> **DESCRIPTION OF THE TASK**:
Copy the text read from every item below line for line, without changes, and leave the pictures out of your copy.

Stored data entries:
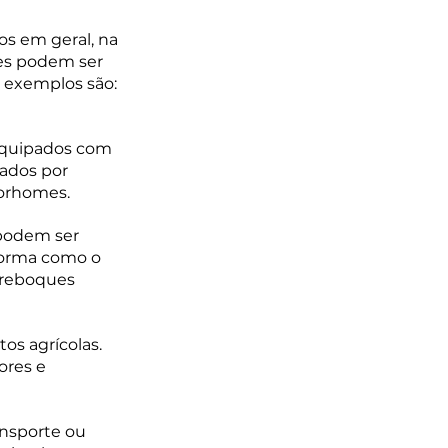
s em geral, na 
es podem ser 
 exemplos são: 
 equipados com 
ados por 
torhomes.
 podem ser 
forma como o 
 reboques 
os agrícolas. 
res e 
ansporte ou 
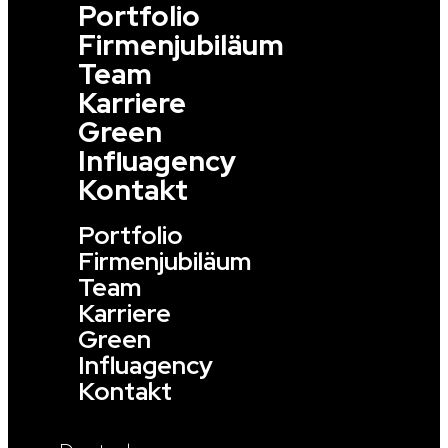
Portfolio
Firmenjubiläum
Team
Karriere
Green
Influagency
Kontakt
Portfolio
Firmenjubiläum
Team
Karriere
Green
Influagency
Kontakt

> **EXPECTED OUTPUT**:
s em geral, na 
es podem ser 
 exemplos são: 
 equipados com 
ados por 
torhomes.
 podem ser 
forma como o 
 reboques 
os agrícolas. 
res e 
ansporte ou 
Portfolio
Firmenjubiläum
Team
Karriere
Green
Influagency
Kontakt
Portfolio
Firmenjubiläum
Team
Karriere
Green
Influagency
Kontakt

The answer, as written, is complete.